Uma das grandes promessas do novo sistema é a racionalização do contencioso. A multiplicidade de interpretações e a dispersão de órgãos julgadores sempre foram gargalos para a eficiência tributária. A nova regulação aponta para uma integração do contencioso administrativo. A ideia é que, embora existam esferas distintas (Federal para CBS e o Comitê Gestor para o IBS), haja uma harmonização procedimental.

O advogado deverá estar atento às normas que regem o lançamento, a fiscalização e a cobrança desses tributos. A figura do sujeito passivo, as obrigações acessórias e as penalidades por descumprimento serão regidas por normas nacionais. Isso reduz a complexidade, mas eleva a responsabilidade. Um erro de interpretação agora pode ter repercussão nacional nas operações de uma empresa, não mais restrita a uma filial em determinado município.

Além disso, a fiscalização tende a ser mais tecnológica e integrada. O cruzamento de dados entre a Receita Federal e o Comitê Gestor do IBS será intenso. A advocacia preventiva ganha ainda mais relevância. A revisão de processos internos e a auditoria fiscal permanente tornam-se ferramentas essenciais para evitar autuações que, dada a base ampla do IVA, podem alcançar valores expressivos.

Distribuição de Receitas e o Princípio do Destino

A operacionalização do princípio do destino exige uma câmara de compensação eficiente. O imposto é recolhido pelo fornecedor, mas pertence ao ente do local de consumo. O Comitê Gestor atua como o fiel da balança, recebendo os recursos e repassando-os aos titulares de direito. Essa mecânica envolve algoritmos complexos e prazos exíguos para evitar o desabastecimento dos cofres públicos locais.

Juridicamente, surgem questões sobre a titularidade da receita durante o trânsito financeiro e a responsabilidade civil do Estado em caso de falhas no repasse.

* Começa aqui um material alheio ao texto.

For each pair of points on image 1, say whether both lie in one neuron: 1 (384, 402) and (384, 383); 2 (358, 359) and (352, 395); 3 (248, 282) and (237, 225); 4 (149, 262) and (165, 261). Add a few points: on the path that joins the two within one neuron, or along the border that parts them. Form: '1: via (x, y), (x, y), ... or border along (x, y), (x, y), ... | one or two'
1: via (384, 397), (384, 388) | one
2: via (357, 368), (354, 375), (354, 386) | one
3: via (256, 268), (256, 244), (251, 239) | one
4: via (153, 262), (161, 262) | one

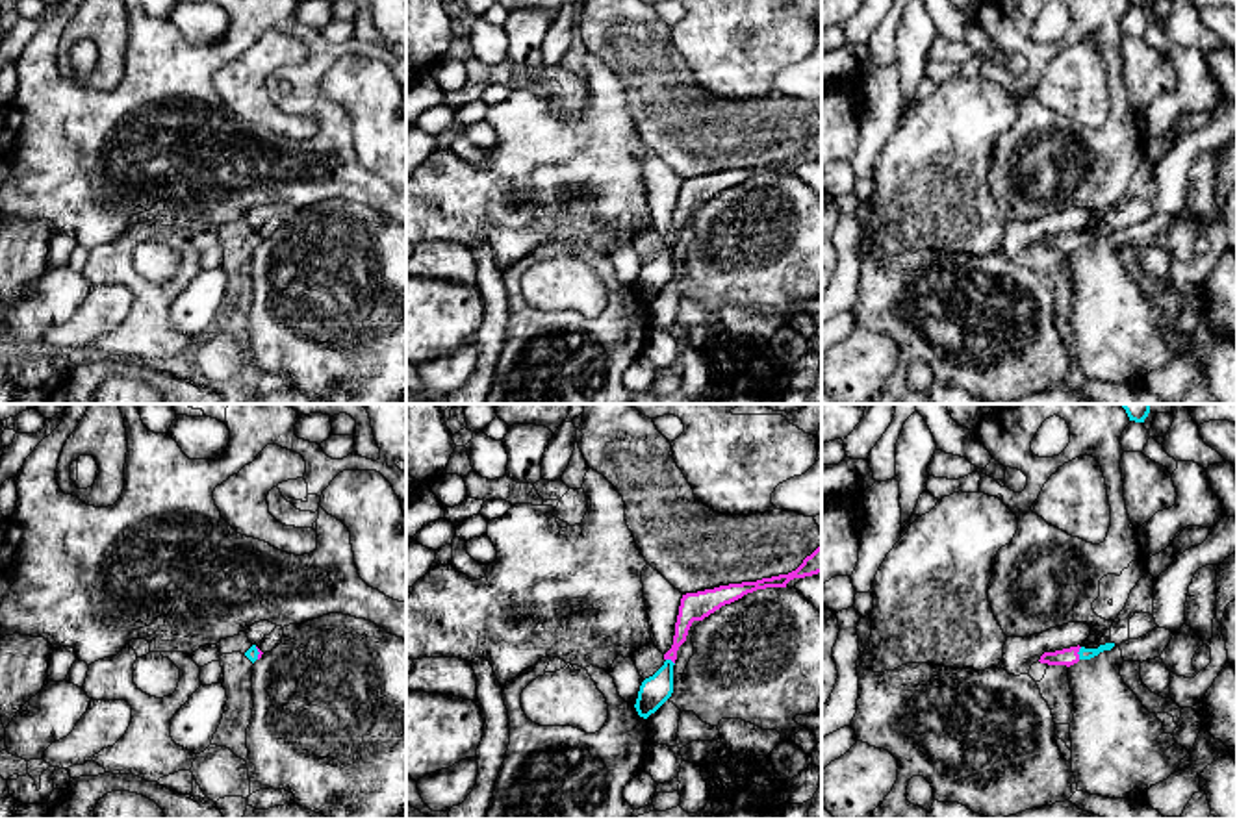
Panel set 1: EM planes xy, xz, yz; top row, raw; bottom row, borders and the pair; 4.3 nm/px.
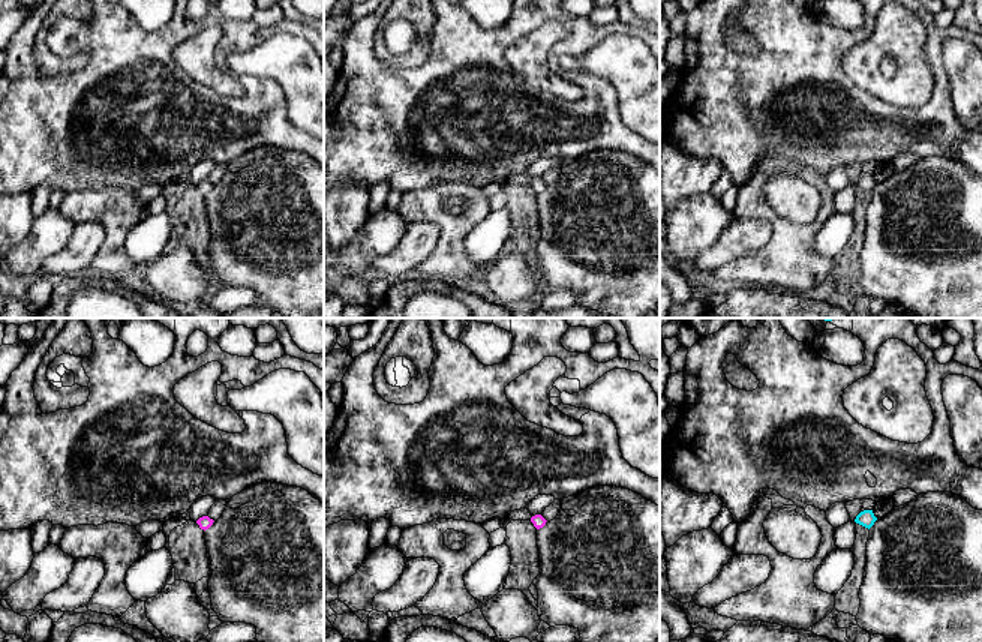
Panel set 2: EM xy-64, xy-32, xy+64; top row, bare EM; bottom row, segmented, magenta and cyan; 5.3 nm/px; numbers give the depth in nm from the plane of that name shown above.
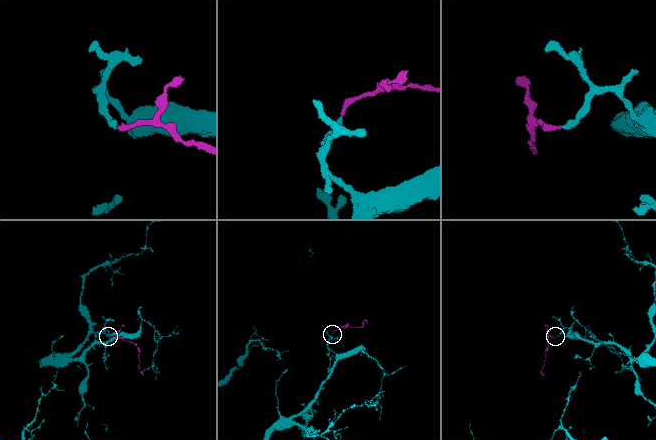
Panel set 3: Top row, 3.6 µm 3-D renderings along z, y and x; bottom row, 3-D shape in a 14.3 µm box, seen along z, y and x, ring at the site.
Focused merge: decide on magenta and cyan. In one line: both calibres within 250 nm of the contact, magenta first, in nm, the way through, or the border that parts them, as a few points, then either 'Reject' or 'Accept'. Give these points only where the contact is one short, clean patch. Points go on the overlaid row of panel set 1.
Thickness 80 nm (magenta) against 50 nm. Path across: yz (1067, 656), (1078, 651), (1083, 653). Accept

O advogado público, bem como o consultor de entes governamentais, precisará dominar as regras de transição federativa, que preveem uma retenção paulatina de receitas para evitar perdas abruptas para estados e municípios produtores.

A transição, aliás, é um capítulo à parte. Conviveremos com dois sistemas tributários paralelos por um período considerável. A extinção gradativa dos tributos atuais (ICMS, ISS, IPI, PIS, COFINS) e a implementação escalonada do IBS e da CBS exigirão um duplo controle. O planejamento tributário de longo prazo deve considerar as curvas de alíquota e as regras de desoneração da folha e da cesta básica que acompanham a reforma.

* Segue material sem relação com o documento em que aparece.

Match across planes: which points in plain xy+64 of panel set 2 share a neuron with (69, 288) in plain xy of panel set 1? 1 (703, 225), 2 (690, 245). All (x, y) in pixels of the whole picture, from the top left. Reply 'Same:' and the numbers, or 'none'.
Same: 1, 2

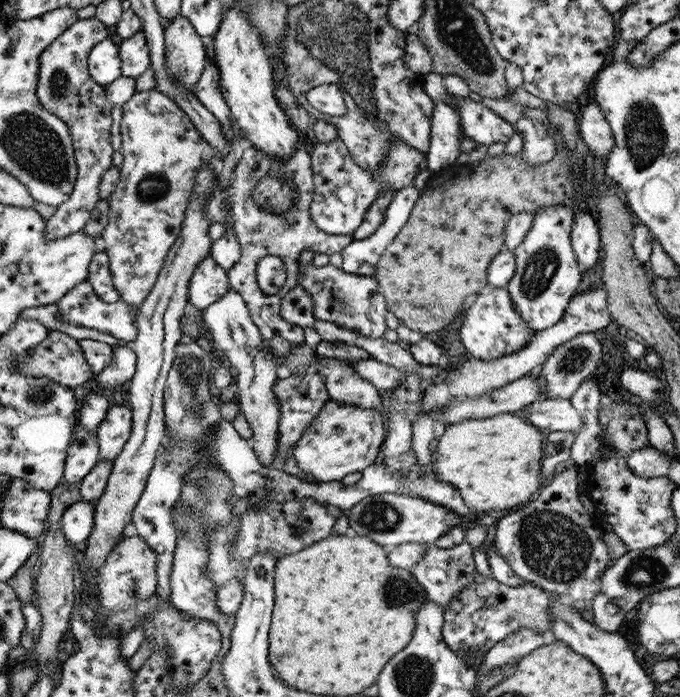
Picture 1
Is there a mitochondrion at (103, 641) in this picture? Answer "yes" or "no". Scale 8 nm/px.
no

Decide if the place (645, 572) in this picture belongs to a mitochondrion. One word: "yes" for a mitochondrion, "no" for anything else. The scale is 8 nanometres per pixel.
yes

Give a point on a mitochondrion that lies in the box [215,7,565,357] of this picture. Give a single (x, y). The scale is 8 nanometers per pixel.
(274, 194)

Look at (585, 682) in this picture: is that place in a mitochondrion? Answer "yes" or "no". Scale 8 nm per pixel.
no

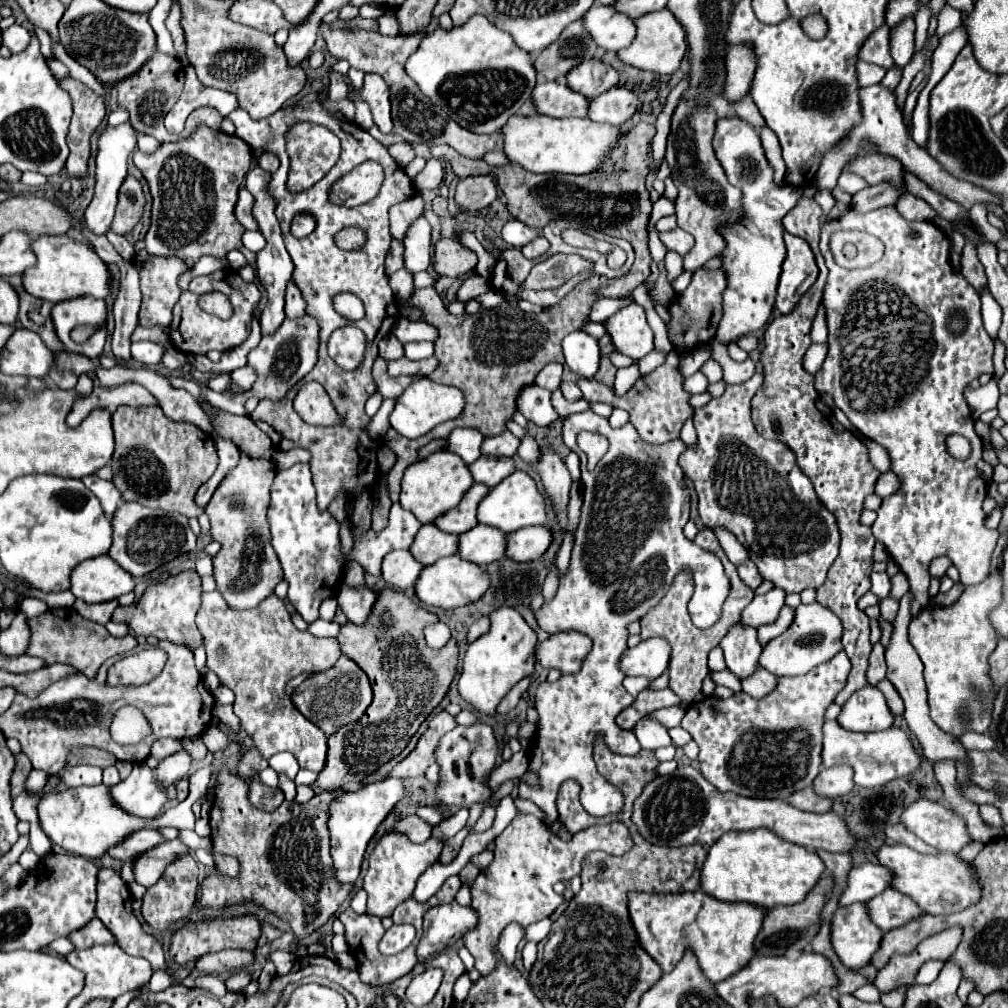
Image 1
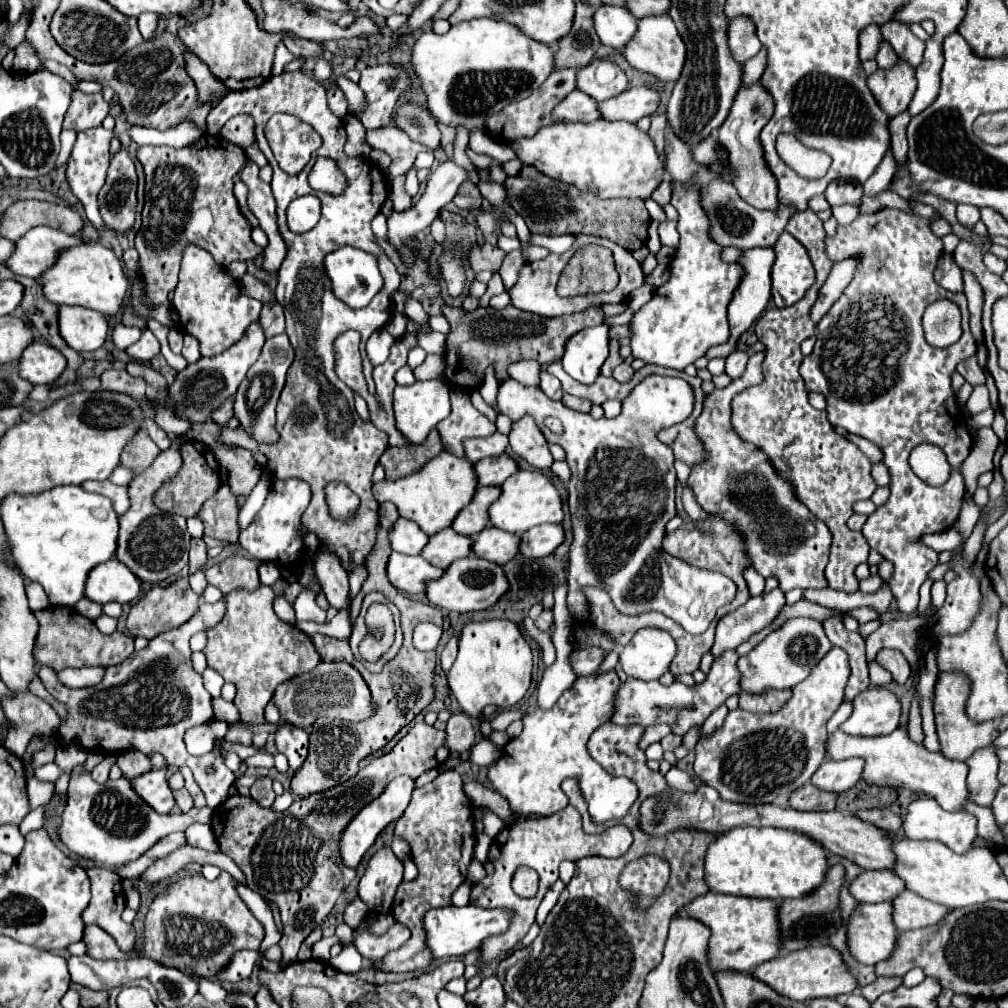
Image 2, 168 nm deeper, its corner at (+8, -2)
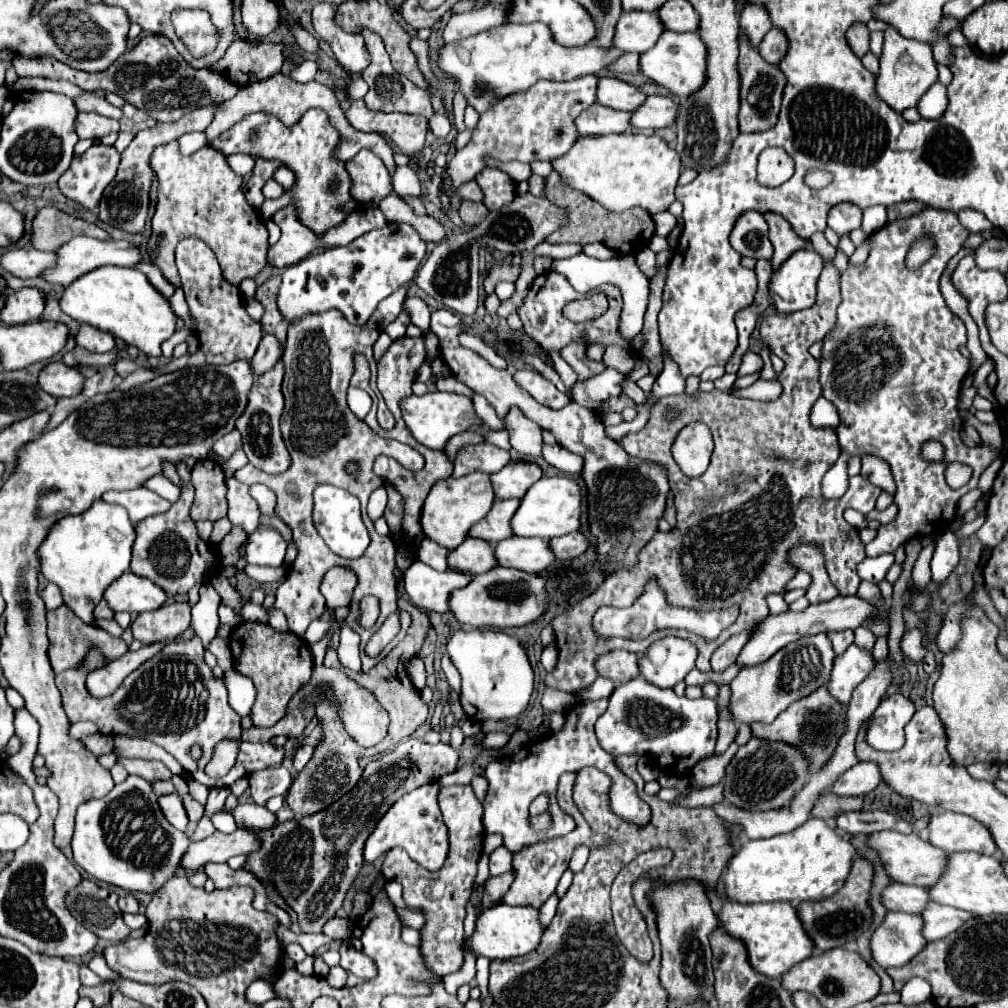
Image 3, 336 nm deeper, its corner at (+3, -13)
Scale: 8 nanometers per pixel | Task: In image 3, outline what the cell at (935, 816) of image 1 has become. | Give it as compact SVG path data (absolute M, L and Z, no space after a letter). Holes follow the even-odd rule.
M938 812L930 818L930 844L950 852L980 852L986 856L996 854L996 842L990 830L958 812Z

Aspectos Penais e Responsabilidade Tributária

A nova governança também traz reflexos na esfera penal tributária. A centralização das informações facilita a identificação de fraudes estruturadas, como a “nota espelho” ou o “passeio de nota”. A definição clara de fato gerador e a rastreabilidade das operações comerciais tornam o sistema mais impermeável à sonegação.

Contudo, a tipificação de crimes contra a ordem tributária precisará ser revisitada à luz dos novos tributos. A apropriação indébita, por exemplo, ganha contornos específicos quando tratamos de tributos não-cumulativos com recolhimento centralizado. A defesa técnica exigirá do criminalista uma compreensão sólida da dinâmica do IBS e da CBS para descaracterizar dolo ou questionar a materialidade do delito em face de erros de interpretação sistêmica.

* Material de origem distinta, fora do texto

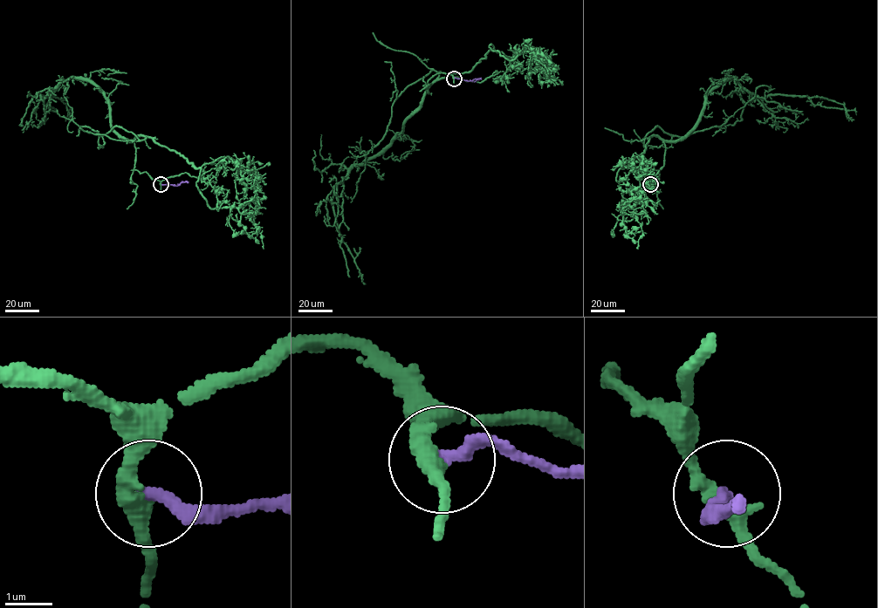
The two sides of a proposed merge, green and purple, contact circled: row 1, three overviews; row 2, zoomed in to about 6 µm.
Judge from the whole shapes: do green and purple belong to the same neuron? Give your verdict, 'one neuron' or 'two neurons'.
two neurons

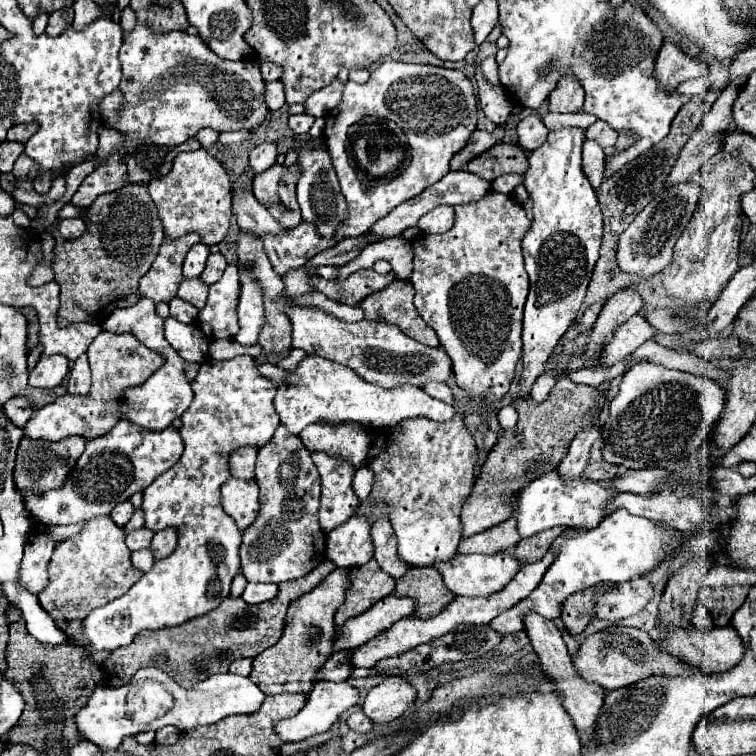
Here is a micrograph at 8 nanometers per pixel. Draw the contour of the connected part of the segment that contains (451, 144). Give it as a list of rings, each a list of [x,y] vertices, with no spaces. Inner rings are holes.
[[[392,60],[392,62],[382,62],[372,72],[366,84],[348,82],[344,86],[344,96],[340,104],[326,116],[326,128],[322,134],[328,146],[334,170],[338,174],[342,194],[348,202],[348,216],[346,220],[342,220],[340,230],[336,230],[334,236],[338,240],[350,238],[350,236],[362,236],[372,228],[376,220],[392,212],[398,204],[418,196],[422,190],[426,190],[442,176],[446,176],[450,172],[448,168],[450,158],[468,144],[470,134],[476,130],[476,124],[475,90],[470,80],[458,70]],[[364,116],[396,122],[404,132],[412,154],[408,170],[400,172],[394,180],[386,184],[378,184],[370,188],[360,184],[346,156],[348,128],[358,120],[362,120]]]

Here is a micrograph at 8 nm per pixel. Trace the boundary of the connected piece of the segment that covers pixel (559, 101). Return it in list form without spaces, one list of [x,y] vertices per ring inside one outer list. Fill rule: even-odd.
[[[566,76],[558,82],[558,88],[554,94],[550,94],[548,110],[550,112],[582,112],[584,108],[584,90],[578,86],[578,80],[574,76]]]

A responsabilidade dos sócios e administradores também permanece um tema sensível. Com a gestão automatizada e fiscalização em tempo real, o redirecionamento de execuções fiscais pode se tornar mais célere. A blindagem patrimonial lícita e a governança corporativa robusta são as melhores defesas nesse novo ecossistema. Entender a base do sistema é crucial, e para isso, a Certificação Profissional em Sistema Tributário Nacional pode ser um diferencial estratégico.

Desafios da Interpretação e Segurança Jurídica

A segurança jurídica é o valor supremo almejado com a reforma. No entanto, a introdução de novos conceitos indeterminados na legislação complementar pode gerar, inicialmente, um aumento do contencioso judicial. O papel do Supremo Tribunal Federal (STF) e do Superior Tribunal de Justiça (STJ) será crucial na pacificação de teses nos primeiros anos de vigência.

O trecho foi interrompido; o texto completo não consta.